▶ [List of tasks]
A. According to the text about the Pancakes, which university did Dejay Choi graduate from?
B. The Pancakes text mentions independent bands that Dejay Choi took part in before she founded the Pancakes. List every one.
C. Pick up the text on the Pancakes after its final line and keep writing.

▶ [Document text]
- Born: Hong Kong
- Occupations: Singer-songwriter, musician
- Years active: fl. ca. 2000–2016
- Spouse: Roy Tsui Ka-ho (m.2010)
- Awards: Hong Kong Film Awards – Best Original Film Song (24th)
- Musical career
- Origin: Hong Kong
- Genres: Twee pop, Hong Kong English pop, Cantopop
- Instruments: Vocal, Guitar, Melodica, Keyboard
- Labels: Rewind Records Elefant Records (2001)
- Members: Dejay
- Website: thepancakes.com

= The Pancakes =

Hong Kong band

The Pancakes is a Hong Kong–based one-girl band consisting of independent singer-songwriter Dejay Choi. The music of the Pancakes is characterised by Dejay's very innocent, almost childlike voice with bright and catchy melodies. Most of the Pancakes' songs have English lyrics, unlike the majority of Hong Kong pop music, where Cantonese is the norm.

==History==
Dejay Choi, the sole member of the band, graduated from the University of Hong Kong, and Lee Hysan Hall (Old Hall), majoring in translation and German. She worked in the library of the Goethe-Institut Hong Kong (the German cultural centre in Hong Kong) prior taking up the profession as a singer-songwriter. Choi participated in several independent bands before founding the Pancakes, such as the Postcard (in 1996, a three-member band), Ginger Biscuits (in 1997, a solo act) and Tricycle Rider (in 1999, also with three members).

Her real Chinese name is unknown to the public, although appears as 蔡明麗 (coi3 ming4 lai6 in Jyutping) on her 2011 Cantonese album 腦殘遊記.

Choi handles almost everything by herself in the production of her albums, from musical composition, lyrics writing, instruments performance, singing, recording to production, etc. Dejay plays the guitar and keyboard. Furthermore, Dejay has also founded her own record label, Rewind Records, which handles the management and promotion for the Pancakes.

Her song, gum gum gum (Chinese: 咁咁咁, literally "like this, like this, like this"), written for the film McDull, Prince de la Bun won "Best Original Film Song" at the 24th Hong Kong Film Awards.

==Discography==

Albums
- Les Bonbons Sont Bons (January 2000).
- Pancakes can panick (August 2000).
- All already ready (May 2002).
- Stereo Radio/ Left (February 2003).
- Stereo Radio/ Right (August 2003).
- Everyone has a Secret (September 2005).
- 1,2,3,4,5,6, cheese! (October 2007).

Extracted records
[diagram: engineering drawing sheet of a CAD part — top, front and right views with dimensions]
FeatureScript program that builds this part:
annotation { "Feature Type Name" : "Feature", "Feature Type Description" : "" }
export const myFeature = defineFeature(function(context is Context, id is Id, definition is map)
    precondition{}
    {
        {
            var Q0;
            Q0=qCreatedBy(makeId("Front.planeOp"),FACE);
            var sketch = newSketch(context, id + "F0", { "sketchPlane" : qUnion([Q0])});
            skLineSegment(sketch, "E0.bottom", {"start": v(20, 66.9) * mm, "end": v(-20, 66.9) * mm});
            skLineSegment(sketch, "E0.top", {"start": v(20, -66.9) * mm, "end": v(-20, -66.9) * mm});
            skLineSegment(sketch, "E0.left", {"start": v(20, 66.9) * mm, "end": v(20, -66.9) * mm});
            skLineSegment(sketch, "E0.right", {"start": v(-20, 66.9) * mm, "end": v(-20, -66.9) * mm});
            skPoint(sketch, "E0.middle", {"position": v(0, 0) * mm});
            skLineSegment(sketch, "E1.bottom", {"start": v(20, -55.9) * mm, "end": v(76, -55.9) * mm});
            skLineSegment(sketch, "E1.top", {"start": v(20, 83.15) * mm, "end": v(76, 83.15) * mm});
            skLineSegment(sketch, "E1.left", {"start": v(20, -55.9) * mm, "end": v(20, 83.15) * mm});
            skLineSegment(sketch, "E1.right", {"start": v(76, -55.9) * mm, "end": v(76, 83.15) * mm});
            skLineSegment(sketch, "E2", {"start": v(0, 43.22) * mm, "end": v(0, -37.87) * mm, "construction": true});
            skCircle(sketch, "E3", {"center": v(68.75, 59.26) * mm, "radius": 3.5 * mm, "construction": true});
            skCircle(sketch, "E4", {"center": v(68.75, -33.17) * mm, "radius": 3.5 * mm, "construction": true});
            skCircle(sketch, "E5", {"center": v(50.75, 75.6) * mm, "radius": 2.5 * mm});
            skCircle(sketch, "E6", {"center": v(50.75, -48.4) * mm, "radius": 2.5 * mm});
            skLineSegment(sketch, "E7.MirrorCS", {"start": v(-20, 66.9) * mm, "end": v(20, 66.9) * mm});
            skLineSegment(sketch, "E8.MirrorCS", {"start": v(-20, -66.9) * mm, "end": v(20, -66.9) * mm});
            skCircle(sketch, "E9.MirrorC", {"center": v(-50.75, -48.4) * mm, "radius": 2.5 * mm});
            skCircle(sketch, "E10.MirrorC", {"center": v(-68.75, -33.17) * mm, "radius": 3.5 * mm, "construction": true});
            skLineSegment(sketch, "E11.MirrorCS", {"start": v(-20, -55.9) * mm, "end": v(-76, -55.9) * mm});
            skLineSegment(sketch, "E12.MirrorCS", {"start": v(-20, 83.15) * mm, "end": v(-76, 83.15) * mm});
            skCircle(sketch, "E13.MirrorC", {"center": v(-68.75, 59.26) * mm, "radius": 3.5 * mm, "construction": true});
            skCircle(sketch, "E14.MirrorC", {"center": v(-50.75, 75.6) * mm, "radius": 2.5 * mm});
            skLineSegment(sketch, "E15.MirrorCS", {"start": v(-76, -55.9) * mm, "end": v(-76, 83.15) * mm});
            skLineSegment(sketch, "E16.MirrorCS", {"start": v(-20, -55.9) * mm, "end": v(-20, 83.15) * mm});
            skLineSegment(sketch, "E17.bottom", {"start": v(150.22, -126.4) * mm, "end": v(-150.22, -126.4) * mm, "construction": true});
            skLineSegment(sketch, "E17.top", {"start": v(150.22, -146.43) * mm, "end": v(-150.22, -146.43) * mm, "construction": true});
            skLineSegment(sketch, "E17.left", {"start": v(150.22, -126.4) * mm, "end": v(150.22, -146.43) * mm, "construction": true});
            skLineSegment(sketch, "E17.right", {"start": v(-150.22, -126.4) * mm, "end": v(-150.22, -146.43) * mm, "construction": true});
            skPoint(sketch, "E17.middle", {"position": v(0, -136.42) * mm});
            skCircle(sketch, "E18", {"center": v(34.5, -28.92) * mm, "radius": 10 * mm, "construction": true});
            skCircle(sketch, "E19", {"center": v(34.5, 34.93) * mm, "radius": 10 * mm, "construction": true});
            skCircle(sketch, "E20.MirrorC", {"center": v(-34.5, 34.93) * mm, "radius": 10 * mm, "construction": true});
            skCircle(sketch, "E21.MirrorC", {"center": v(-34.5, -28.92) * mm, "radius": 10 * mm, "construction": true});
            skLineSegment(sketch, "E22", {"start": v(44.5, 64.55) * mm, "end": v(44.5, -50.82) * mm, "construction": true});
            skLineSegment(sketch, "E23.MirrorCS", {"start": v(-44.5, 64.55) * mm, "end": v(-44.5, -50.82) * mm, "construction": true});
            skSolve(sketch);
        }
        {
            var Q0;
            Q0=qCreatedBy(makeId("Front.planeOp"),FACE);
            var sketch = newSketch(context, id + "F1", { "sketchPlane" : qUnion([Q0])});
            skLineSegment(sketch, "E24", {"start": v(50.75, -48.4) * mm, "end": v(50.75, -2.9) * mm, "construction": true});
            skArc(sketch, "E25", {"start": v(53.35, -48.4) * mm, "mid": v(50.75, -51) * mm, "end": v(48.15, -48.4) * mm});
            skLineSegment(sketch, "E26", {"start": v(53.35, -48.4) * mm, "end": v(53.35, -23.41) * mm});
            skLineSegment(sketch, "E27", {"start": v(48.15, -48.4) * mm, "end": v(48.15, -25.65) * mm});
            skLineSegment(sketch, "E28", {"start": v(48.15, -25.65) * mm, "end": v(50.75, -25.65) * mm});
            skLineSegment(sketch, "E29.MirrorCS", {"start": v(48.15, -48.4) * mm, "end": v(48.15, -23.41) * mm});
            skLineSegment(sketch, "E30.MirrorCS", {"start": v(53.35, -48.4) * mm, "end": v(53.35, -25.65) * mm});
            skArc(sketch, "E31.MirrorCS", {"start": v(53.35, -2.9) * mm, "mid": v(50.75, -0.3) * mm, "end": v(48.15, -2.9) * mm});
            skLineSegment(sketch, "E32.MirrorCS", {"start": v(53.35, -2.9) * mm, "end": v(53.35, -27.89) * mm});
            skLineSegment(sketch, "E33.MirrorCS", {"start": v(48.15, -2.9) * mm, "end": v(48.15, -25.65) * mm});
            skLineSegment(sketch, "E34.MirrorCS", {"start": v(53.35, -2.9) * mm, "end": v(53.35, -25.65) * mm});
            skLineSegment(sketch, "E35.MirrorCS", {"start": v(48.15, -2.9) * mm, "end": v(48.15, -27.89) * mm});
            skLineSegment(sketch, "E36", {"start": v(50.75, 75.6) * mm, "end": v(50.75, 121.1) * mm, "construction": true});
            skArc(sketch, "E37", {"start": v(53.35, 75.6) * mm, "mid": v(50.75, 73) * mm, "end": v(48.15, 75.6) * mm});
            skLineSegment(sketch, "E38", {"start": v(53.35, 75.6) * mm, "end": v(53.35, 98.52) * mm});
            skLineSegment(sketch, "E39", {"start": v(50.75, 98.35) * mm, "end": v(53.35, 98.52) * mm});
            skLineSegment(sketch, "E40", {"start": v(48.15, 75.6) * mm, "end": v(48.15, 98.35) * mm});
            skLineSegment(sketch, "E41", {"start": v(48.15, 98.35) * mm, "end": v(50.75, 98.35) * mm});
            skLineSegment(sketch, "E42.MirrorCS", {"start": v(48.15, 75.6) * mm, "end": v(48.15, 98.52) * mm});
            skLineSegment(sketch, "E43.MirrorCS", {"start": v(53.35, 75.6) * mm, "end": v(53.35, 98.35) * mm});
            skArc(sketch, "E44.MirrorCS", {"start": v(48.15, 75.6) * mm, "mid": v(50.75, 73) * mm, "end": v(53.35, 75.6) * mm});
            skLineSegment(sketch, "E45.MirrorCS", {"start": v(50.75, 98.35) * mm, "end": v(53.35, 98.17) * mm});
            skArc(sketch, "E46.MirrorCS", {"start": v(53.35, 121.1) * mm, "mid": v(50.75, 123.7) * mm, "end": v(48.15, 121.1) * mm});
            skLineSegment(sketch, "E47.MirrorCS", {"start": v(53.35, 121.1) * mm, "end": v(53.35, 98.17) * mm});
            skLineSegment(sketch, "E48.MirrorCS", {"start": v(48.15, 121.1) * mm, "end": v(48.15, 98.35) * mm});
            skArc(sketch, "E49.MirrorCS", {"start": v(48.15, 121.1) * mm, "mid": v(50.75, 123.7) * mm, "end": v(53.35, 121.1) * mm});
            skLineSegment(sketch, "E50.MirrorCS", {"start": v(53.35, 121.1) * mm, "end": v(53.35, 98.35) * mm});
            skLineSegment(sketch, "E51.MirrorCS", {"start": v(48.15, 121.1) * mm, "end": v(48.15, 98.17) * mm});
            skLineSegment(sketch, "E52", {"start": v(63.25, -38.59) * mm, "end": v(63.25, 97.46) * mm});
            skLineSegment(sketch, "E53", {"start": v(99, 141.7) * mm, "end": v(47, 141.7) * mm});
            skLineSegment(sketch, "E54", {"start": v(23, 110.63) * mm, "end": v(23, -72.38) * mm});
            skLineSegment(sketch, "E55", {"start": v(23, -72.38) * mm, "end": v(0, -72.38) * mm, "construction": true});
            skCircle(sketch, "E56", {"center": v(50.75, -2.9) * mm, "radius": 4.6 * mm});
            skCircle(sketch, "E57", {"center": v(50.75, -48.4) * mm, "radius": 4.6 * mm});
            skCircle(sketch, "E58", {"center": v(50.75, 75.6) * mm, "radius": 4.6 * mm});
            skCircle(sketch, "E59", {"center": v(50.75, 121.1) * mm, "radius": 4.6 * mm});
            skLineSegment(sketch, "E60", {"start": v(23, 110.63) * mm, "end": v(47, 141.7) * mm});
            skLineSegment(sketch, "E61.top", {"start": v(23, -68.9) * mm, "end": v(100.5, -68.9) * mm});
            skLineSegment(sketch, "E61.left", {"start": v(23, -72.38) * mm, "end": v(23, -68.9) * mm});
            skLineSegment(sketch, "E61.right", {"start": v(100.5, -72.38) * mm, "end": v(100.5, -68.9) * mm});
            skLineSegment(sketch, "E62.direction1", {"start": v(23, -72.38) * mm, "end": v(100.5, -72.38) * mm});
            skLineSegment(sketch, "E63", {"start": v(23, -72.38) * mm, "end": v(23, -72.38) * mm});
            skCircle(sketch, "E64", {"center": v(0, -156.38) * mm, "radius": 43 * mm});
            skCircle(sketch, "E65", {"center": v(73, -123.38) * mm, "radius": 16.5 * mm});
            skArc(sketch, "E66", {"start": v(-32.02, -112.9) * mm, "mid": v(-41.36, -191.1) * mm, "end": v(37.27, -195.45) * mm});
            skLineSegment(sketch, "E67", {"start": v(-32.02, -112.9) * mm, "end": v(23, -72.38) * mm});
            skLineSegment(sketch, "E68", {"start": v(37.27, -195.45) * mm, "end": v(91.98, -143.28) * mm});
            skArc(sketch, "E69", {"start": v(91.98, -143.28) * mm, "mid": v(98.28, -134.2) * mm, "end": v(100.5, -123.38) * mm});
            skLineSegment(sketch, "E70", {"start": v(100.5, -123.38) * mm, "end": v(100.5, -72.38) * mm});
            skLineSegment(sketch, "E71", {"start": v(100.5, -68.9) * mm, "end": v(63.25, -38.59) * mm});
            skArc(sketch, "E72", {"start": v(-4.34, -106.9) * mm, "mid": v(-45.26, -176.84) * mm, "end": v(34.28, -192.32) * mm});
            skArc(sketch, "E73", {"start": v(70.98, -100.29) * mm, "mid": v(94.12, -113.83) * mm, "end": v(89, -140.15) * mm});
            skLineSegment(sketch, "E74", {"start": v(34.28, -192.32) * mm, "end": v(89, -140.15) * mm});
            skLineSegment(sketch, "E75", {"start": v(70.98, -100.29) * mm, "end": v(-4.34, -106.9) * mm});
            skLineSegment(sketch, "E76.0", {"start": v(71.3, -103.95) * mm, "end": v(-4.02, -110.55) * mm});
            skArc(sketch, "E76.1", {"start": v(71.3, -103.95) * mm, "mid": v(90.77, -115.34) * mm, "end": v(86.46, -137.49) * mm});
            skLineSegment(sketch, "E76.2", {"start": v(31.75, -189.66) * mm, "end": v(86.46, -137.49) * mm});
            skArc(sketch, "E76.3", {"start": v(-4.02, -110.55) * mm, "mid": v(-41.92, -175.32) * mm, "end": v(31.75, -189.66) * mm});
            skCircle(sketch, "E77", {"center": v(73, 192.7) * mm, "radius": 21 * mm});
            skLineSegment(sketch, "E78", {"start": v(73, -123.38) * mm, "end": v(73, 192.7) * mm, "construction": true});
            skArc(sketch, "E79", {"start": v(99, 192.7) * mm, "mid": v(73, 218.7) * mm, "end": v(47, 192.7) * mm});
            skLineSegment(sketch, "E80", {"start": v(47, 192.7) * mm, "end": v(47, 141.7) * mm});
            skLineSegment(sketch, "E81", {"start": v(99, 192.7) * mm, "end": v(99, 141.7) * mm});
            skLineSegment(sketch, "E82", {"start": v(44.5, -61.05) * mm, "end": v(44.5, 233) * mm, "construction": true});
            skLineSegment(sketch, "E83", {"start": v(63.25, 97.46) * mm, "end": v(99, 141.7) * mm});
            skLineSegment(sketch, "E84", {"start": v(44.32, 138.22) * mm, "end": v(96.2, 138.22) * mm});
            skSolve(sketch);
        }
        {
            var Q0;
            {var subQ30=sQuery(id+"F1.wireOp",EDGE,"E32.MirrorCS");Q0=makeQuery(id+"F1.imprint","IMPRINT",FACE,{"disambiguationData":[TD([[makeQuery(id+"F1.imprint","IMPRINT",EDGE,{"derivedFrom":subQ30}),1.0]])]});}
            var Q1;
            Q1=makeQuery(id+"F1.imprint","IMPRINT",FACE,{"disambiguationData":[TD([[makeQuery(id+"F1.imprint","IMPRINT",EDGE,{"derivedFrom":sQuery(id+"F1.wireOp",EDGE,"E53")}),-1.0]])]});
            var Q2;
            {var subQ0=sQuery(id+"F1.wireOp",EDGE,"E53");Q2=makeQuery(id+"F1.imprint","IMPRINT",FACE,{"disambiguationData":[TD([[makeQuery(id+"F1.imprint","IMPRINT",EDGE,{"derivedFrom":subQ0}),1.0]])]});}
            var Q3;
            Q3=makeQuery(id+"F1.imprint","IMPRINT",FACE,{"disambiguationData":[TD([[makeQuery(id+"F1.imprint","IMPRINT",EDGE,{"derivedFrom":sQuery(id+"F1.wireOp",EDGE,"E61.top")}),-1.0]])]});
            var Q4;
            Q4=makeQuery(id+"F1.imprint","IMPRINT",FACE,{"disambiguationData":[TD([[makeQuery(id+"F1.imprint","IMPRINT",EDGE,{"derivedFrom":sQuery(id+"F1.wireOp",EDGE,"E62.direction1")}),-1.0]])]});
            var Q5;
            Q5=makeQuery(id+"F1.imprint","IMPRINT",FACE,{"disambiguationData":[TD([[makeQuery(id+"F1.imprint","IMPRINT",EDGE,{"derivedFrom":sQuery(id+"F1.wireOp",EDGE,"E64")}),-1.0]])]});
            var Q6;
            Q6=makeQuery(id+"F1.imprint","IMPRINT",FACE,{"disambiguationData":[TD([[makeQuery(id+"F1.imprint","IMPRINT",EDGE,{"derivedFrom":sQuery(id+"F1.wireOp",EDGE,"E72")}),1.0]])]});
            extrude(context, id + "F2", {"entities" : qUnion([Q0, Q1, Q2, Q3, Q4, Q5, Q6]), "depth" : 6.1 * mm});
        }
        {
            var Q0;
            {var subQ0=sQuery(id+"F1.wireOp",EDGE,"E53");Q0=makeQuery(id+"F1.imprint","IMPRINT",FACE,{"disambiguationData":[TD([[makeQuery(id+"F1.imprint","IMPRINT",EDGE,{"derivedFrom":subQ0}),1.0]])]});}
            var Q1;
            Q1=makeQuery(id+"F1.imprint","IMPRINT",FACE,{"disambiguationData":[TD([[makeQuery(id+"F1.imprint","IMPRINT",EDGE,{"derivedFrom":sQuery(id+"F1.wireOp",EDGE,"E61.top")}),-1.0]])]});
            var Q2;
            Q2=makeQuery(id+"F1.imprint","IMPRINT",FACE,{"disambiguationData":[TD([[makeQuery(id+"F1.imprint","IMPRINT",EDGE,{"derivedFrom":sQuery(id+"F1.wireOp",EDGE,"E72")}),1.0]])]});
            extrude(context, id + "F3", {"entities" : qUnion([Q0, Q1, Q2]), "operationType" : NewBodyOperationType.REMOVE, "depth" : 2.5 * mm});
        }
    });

▶ [Response list]
A. The University of Hong Kong.

B.
- the Postcard
- Ginger Biscuits
- Tricycle Rider

C.
- Sometimes I just can't remember all the things we did together (June 2010).
- 腦殘遊記 (July 2011).
- sometimes when we cry (December 2013).

Single
- Demo Demo No.1 (March 2000)

Collaborated album
- ok karaoke (with alok July 2001)
- freeplay (with Chet Lam and ketchup (March 2004)

Album released under Elefant Records
- Captain Curtain (March 2001)
- Flying in the blue sky on a frying pan (November 2001)

==Composition for advertisements==
Hong Kong
- Kowloon Motor Bus, July 2000, a (from the album les bonbons sont bons)
- HSBC Hong Kong credit card, December 2000, patronage (from the album pancakes can panick).
- San Miguel Beer Division, April 2001, wala wala (from album les bonbons sont bons) and 11 unreleased songs.
- China Light and Power, July 2001, the pancakes and the music.
- Qoo soft drink, August 2002, the Qoo song.
- Hong Kong Leisure and Cultural Services Department, July 2006, incidental music for public pools advertisement.
- Hong Kong Centre of Health Protection, 2014, in the tune of If You're Happy and You Know It to lyrics giving instructions to stay home if one were to feel sick.
- Hong Kong Arts Centre, theme song for the 14th Hong Kong Independent Short Film & Video Awards, September 2008, 大踏步 (from album 1,2,3,4,5,6, cheese!)
- Wah Sing Zihua Embrocation, 2011, 點點點，最啱係我 a song written specially for the advertisement in which telling one where to apply Zihua Embrocation and how (via drips).
- Nestle 笨Nana Ice Cream, 2012, the 笨Nana Song.
- Red Bull Soapbox Race Hong Kong, 2012, my super car.
- Nestle 笨Nana, 2013, 三兄弟.
- Nestle 笨Nana, 2014, 變身2姊妹.

Europe
- Kia Motors Motors, 2007, tell me the truth before one of us dies ( from the album stereo radio/right) were used on the advertisement "cee'd sporty wagon Spot".

==Film==
===As director===
- Looking for true love, (September 2004) – as director, producer and screen script writer.

===As voice actor===
- My life as McDull, (2001) – voice-acting for school teacher Ms Chan.
- McDull, Prince de la Bun, (2004) – ut supra.
- McDull, The Alumni, (2006) – ut supra.

===As composer===
- Triumph in the Skies (2015)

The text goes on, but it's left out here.